» SET OF TASKS:
- a) According to the PDA security article, what do the PDAs connect through to reach company data?
- b) Decide whether each statement agrees with the PDA security article, and support each yes or no with the deciding words from it: (i) Microsoft now ships IIS with most options turned off by default. (ii) Windows CE was given a new name, Windows Mobile. (iii) Wayne Automatic Fire Sprinklers built its own remote-access software for the Service Department.
- c) Reproduce the PDA security article from the words "Personal digital assistants, or" up to and including the words "comparable security risks.".

» TEXT EXCERPT:

May 01 2006
Hardware

Padlock Your PDA

Keep remote access to your company's data safe and secure.

Personal digital assistants, or PDAs, have been around for a long time. Over the years, the rise of the Palm, Windows CE — renamed Windows Mobile — various forms of “smart” cellphones, plus the proliferation of wireless connections — Wi-Fi, Bluetooth or the various broadband offerings of the cellular wireless carriers — have given PDAs the ability to be useful mobile nodes on your company’s network, offering significant productivity gains but carrying comparable security risks.

 

At Wayne Automatic Fire Sprinklers, one of the largest fire protection companies in Florida, we use third-party software that allows our Service Department to update service tickets directly in our dispatch and accounting systems. We’ve seen a boost in revenues and profits in the departments using the remote-access application. Things don’t slip through the cracks as easily, when service technicians can charge the customer for parts and equipment on the spot, as they are taken from stock on the service truck.

Such widespread remote access to our company data is not without risks. But there are relatively simple ways to secure the point of connection and keep company data and networks safe. For starters, make sure that virus protection programs and spyware detectors are installed and up-to-date, along with the latest security patches to all operating systems and applications. In our case, PDAs connect to company data through Microsoft’s Internet Information Services (IIS) running on a Web server behind the firewall. When we need to allow the PDAs and remote PCs a more direct connection to the data, we pass the connection through a VPN with encryption.

Companies using IIS should make sure to use the latest version. Until recently, the default installation enabled all sorts of options that can pose security risks. Now Microsoft ships IIS with most options disabled by default.

Disable the default Web site on IIS and store your Web site in a different location than the default. Make sure to use both network security as well as share and Active Directory security functions. Where appropriate, create roles and assign individual users to those roles. That way, when an employee leaves the company, or loses a PDA, the permissions don’t have to be completely rebuilt.

Page-level text extractions

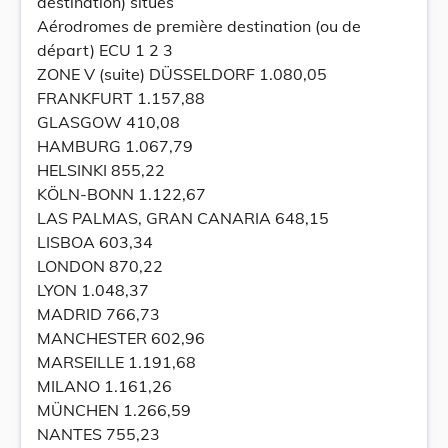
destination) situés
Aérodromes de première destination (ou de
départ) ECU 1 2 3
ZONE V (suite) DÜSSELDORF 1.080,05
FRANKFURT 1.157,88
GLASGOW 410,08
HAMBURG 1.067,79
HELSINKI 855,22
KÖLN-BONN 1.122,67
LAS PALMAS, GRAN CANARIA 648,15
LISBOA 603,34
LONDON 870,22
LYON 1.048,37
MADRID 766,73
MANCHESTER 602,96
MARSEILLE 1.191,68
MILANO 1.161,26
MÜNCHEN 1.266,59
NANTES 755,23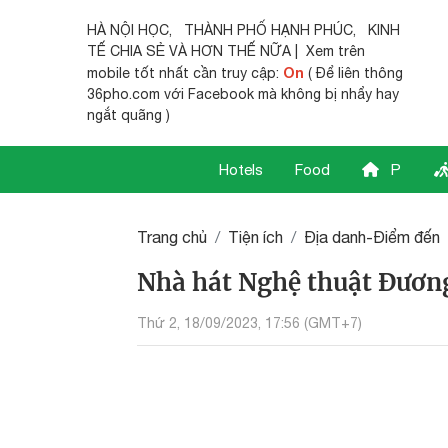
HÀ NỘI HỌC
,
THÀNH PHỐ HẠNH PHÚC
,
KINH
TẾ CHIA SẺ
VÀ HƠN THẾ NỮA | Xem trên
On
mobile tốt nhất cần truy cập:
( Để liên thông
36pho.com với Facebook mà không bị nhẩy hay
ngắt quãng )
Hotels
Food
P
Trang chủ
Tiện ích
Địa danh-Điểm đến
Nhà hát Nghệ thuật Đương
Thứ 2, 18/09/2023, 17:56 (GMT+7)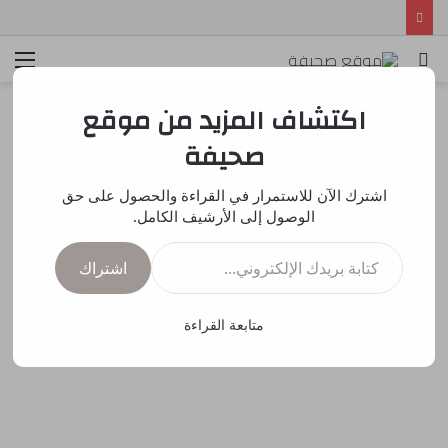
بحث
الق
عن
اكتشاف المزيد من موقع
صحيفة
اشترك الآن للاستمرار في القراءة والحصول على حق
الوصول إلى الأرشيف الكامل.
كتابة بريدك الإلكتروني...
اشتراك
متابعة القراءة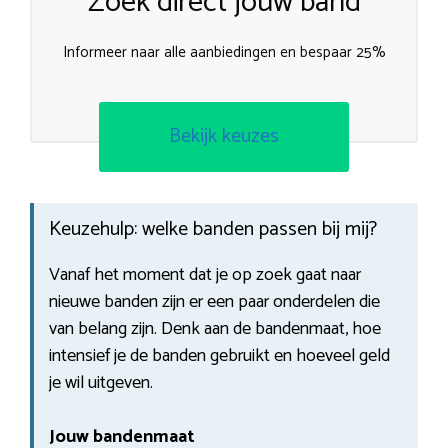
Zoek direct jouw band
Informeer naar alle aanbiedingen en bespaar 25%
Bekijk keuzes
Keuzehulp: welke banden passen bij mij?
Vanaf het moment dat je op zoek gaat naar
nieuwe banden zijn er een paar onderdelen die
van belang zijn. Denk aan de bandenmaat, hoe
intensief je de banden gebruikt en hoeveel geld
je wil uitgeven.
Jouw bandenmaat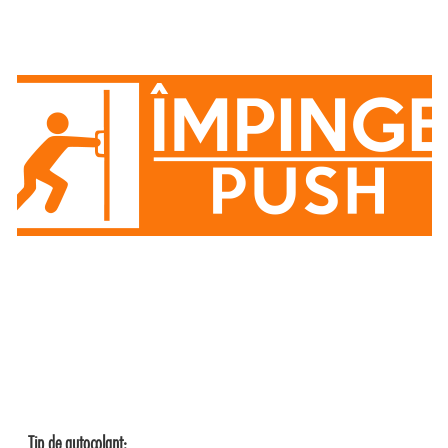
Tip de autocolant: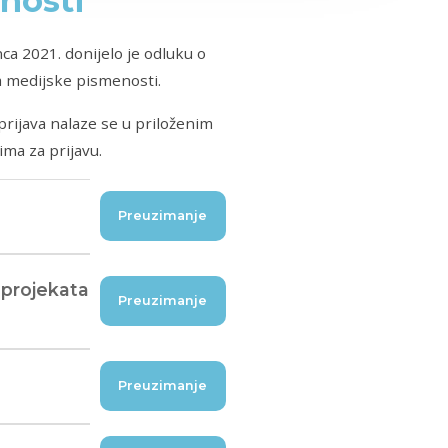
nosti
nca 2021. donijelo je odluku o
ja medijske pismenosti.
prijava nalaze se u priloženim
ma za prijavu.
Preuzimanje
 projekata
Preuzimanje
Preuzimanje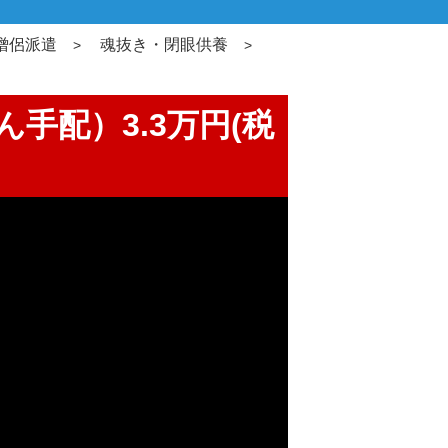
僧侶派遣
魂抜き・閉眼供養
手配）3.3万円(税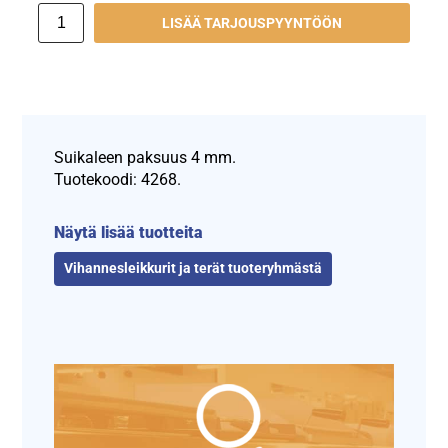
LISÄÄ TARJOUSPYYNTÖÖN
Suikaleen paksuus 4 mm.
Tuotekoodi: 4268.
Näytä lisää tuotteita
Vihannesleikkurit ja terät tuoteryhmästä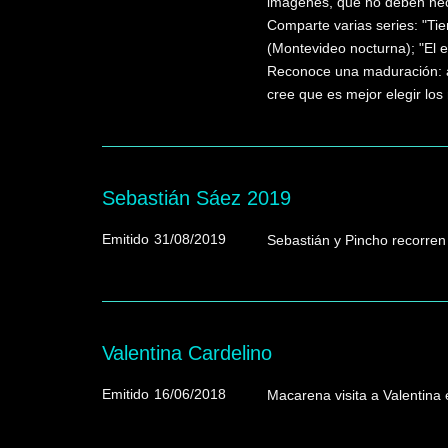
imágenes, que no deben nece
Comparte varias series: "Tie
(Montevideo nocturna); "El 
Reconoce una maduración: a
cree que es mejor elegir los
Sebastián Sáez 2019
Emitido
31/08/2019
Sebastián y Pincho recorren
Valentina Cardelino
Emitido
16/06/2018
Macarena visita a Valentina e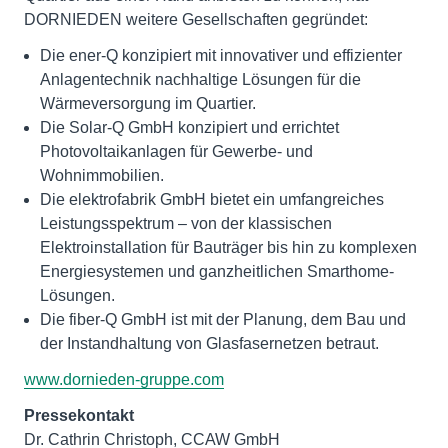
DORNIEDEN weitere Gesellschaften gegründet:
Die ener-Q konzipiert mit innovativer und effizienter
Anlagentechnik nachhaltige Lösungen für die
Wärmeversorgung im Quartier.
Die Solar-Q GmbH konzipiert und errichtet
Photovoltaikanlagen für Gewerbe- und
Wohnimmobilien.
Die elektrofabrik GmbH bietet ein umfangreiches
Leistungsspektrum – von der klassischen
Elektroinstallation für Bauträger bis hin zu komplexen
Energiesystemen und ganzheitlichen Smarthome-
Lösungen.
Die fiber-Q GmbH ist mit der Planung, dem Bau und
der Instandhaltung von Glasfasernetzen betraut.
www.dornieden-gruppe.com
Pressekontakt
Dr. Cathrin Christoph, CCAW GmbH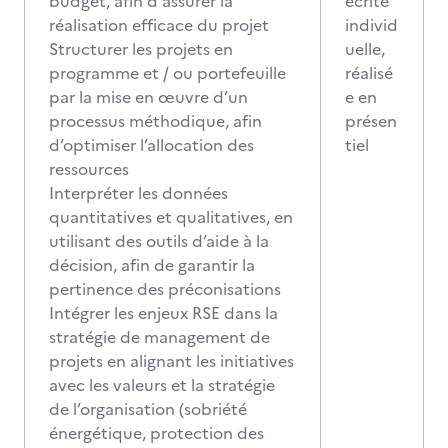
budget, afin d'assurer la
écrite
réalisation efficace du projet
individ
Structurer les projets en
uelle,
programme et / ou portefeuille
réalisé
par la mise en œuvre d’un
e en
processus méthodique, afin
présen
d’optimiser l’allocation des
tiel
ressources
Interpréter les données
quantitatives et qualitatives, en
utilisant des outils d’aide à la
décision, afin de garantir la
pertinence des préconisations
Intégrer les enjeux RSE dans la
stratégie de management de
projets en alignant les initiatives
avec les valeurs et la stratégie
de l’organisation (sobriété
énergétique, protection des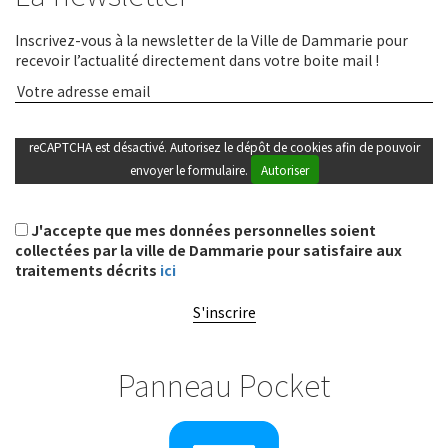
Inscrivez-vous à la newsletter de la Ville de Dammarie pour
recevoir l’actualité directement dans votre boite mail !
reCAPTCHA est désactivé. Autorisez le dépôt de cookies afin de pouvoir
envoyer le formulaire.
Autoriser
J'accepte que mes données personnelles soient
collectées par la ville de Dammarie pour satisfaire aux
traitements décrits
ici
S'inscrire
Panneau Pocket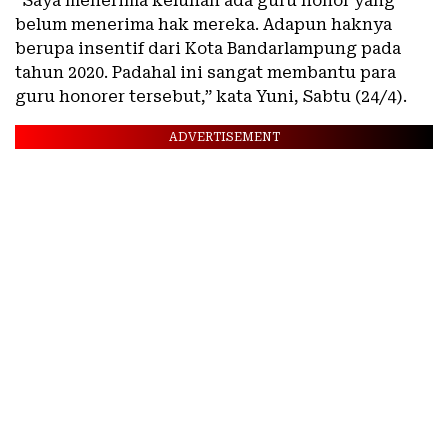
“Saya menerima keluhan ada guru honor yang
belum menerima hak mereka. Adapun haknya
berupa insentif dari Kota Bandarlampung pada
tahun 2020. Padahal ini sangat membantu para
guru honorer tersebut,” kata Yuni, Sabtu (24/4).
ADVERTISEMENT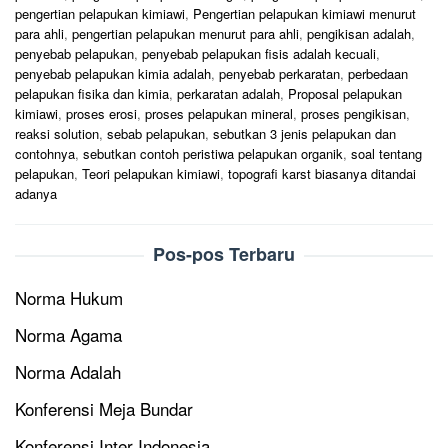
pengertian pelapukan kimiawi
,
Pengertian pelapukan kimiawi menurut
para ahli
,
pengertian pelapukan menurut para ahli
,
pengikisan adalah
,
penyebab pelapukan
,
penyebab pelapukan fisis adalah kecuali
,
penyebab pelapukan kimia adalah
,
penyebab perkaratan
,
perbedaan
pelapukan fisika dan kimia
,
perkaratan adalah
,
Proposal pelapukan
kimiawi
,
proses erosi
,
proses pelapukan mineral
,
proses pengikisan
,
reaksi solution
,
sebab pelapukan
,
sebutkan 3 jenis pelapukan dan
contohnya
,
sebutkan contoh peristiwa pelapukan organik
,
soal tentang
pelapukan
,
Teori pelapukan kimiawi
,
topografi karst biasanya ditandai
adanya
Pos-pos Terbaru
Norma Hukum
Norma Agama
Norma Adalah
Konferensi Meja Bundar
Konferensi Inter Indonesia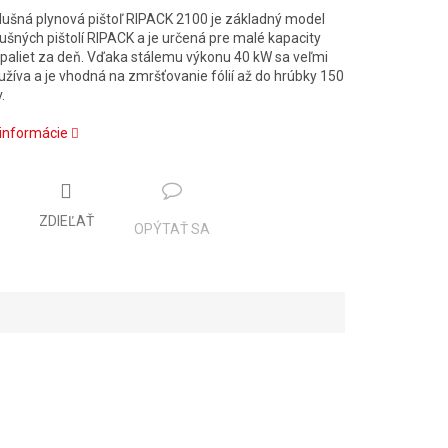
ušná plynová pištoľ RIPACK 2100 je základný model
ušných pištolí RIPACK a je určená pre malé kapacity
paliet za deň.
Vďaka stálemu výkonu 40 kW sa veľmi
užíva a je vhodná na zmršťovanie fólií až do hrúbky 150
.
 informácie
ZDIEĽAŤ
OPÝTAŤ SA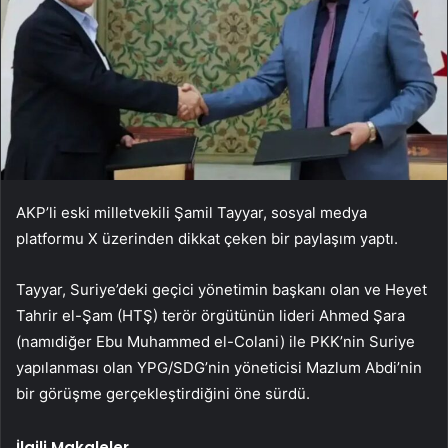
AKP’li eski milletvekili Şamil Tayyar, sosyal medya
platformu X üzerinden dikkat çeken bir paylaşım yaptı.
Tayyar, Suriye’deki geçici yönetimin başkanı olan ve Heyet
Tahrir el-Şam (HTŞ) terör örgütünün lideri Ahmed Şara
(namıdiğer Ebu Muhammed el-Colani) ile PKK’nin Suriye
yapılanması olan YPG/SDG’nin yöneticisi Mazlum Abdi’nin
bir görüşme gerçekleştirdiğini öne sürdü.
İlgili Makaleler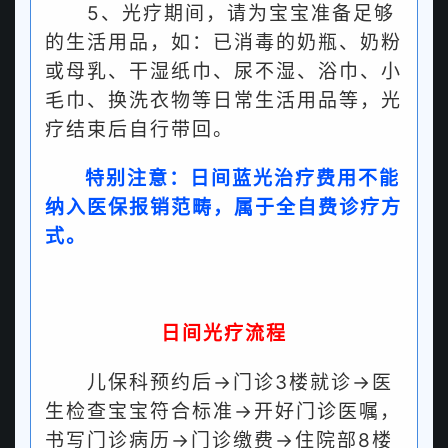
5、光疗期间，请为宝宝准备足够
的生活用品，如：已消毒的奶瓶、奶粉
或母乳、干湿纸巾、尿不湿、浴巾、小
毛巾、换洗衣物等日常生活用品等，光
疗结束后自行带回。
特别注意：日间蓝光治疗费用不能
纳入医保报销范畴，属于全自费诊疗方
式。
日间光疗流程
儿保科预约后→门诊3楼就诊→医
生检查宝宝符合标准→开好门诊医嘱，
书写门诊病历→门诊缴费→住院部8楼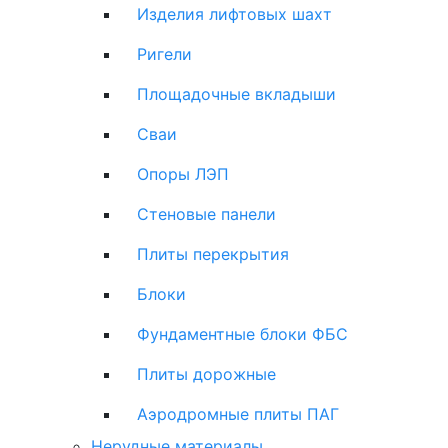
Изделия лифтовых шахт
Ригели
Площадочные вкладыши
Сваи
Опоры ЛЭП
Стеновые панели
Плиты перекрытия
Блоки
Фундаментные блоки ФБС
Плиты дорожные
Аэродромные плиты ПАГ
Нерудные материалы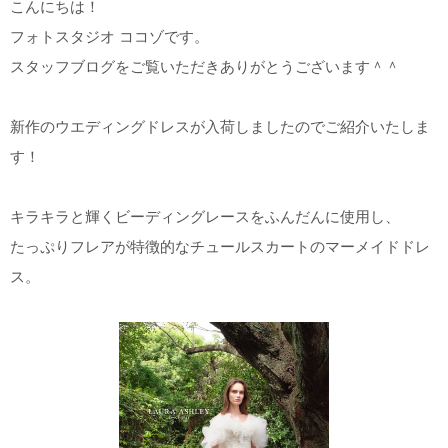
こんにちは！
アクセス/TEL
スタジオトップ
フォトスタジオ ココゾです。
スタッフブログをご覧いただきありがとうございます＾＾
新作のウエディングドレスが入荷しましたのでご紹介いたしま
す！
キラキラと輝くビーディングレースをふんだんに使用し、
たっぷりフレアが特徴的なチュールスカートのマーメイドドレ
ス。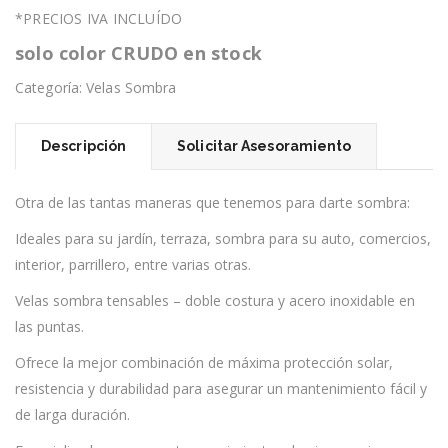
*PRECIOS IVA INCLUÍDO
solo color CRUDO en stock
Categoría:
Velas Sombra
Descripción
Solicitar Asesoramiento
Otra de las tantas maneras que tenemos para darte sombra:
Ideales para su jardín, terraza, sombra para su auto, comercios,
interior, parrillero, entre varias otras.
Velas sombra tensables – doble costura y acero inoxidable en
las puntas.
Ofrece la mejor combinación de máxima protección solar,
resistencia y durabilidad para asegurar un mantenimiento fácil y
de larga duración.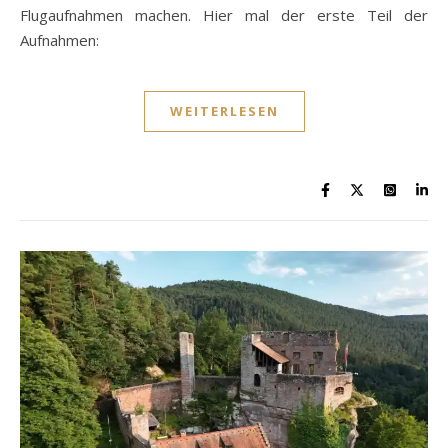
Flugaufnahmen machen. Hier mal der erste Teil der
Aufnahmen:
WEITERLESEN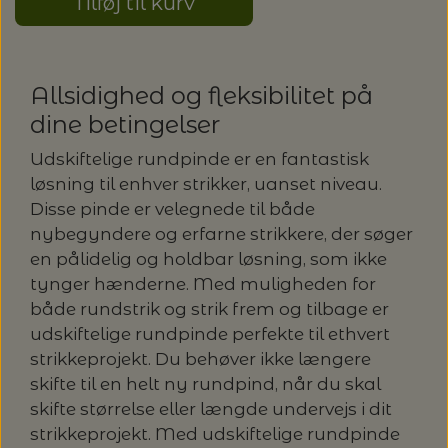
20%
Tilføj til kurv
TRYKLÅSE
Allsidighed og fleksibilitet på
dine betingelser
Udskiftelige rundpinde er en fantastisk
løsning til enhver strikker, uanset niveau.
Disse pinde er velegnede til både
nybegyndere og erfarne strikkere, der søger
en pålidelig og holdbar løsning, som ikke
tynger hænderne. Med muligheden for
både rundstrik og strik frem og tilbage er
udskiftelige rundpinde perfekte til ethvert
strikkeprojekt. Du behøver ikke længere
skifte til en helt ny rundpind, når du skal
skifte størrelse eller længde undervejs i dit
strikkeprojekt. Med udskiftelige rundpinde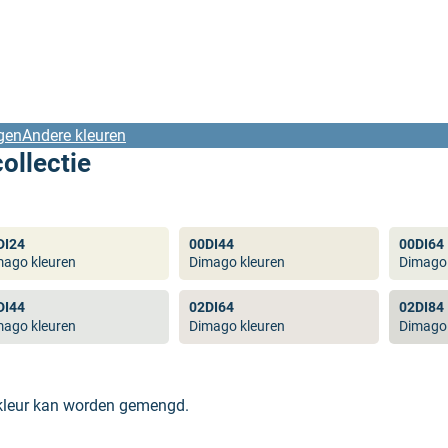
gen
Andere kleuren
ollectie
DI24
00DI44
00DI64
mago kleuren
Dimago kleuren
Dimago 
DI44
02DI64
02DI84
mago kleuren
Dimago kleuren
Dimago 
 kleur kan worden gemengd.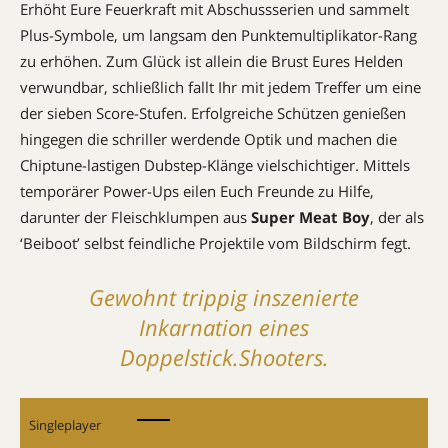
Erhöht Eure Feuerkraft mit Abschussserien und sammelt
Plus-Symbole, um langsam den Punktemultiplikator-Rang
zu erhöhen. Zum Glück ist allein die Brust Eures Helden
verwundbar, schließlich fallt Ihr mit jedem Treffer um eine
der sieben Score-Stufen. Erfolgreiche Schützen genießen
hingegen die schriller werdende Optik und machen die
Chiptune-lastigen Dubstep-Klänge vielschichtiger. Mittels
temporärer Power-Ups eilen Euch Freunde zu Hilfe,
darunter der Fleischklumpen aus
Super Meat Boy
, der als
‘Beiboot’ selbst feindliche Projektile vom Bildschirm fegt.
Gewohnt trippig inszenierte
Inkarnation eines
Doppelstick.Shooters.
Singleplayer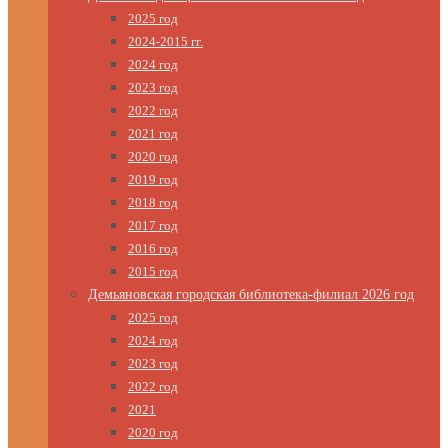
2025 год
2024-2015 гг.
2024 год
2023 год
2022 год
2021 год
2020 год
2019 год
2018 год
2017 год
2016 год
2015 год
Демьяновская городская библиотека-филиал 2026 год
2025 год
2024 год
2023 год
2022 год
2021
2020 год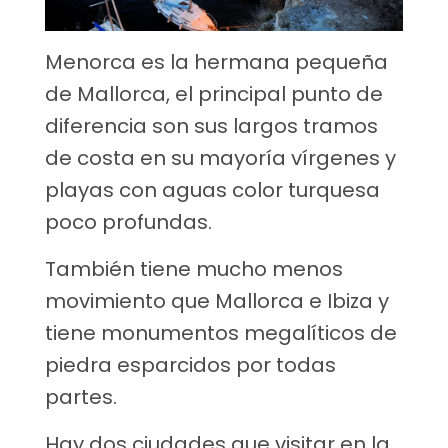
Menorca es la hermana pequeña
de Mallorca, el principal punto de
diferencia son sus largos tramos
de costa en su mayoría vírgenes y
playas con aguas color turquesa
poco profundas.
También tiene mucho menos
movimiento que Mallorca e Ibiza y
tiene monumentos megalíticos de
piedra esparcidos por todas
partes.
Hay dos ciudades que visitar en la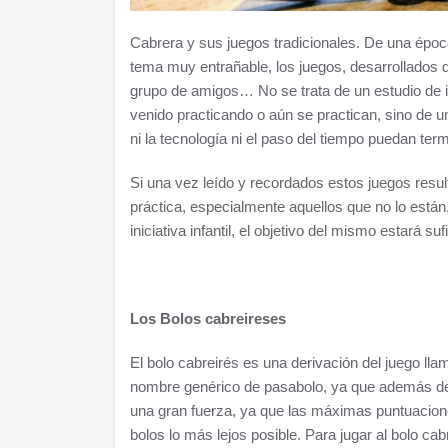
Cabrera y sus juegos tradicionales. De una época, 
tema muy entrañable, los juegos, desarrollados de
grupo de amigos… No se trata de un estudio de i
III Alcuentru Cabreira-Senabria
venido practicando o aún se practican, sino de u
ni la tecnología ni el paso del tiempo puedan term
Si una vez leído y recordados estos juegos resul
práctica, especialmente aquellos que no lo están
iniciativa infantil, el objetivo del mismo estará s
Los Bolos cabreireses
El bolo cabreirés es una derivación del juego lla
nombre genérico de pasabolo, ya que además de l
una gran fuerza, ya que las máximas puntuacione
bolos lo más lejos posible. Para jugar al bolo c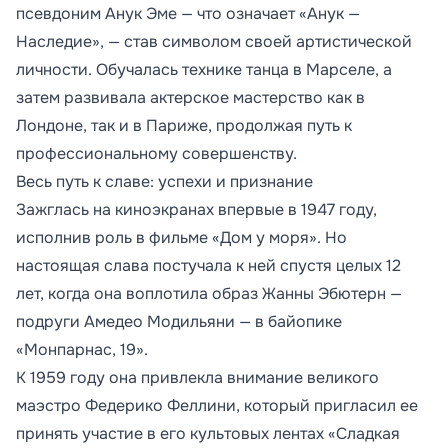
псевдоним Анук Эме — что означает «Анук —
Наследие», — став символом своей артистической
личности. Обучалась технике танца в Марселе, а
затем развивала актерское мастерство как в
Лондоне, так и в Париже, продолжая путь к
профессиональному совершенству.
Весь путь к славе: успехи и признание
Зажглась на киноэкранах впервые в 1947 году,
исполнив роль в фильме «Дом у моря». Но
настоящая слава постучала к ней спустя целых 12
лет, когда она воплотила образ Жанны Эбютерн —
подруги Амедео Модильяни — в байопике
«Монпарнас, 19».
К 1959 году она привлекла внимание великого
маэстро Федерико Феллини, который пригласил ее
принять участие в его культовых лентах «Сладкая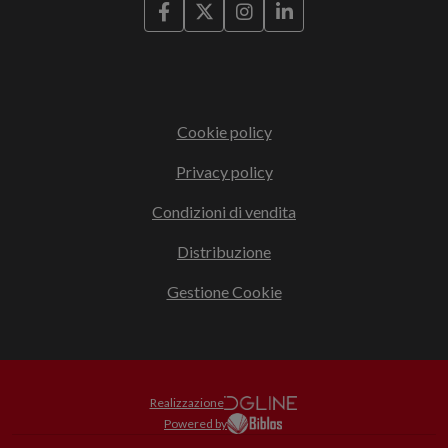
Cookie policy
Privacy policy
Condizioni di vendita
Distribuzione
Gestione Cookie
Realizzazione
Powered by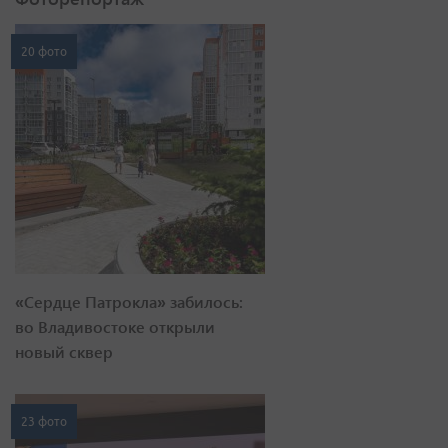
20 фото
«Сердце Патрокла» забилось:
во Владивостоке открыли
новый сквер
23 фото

» RESPONSES BY ITEM NUMBER:
- a) Microsoft's Internet Information Services (IIS), running on a Web server behind the firewall.

- b)
(i) Yes: "Now Microsoft ships IIS with most options disabled by default."
(ii) Yes: "Windows CE — renamed Windows Mobile"
(iii) No: "we use third-party software that allows our Service Department to update service tickets directly in our dispatch and accounting systems"

- c)
Personal digital assistants, or PDAs, have been around for a long time. Over the years, the rise of the Palm, Windows CE — renamed Windows Mobile — various forms of “smart” cellphones, plus the proliferation of wireless connections — Wi-Fi, Bluetooth or the various broadband offerings of the cellular wireless carriers — have given PDAs the ability to be useful mobile nodes on your company’s network, offering significant productivity gains but carrying comparable security risks.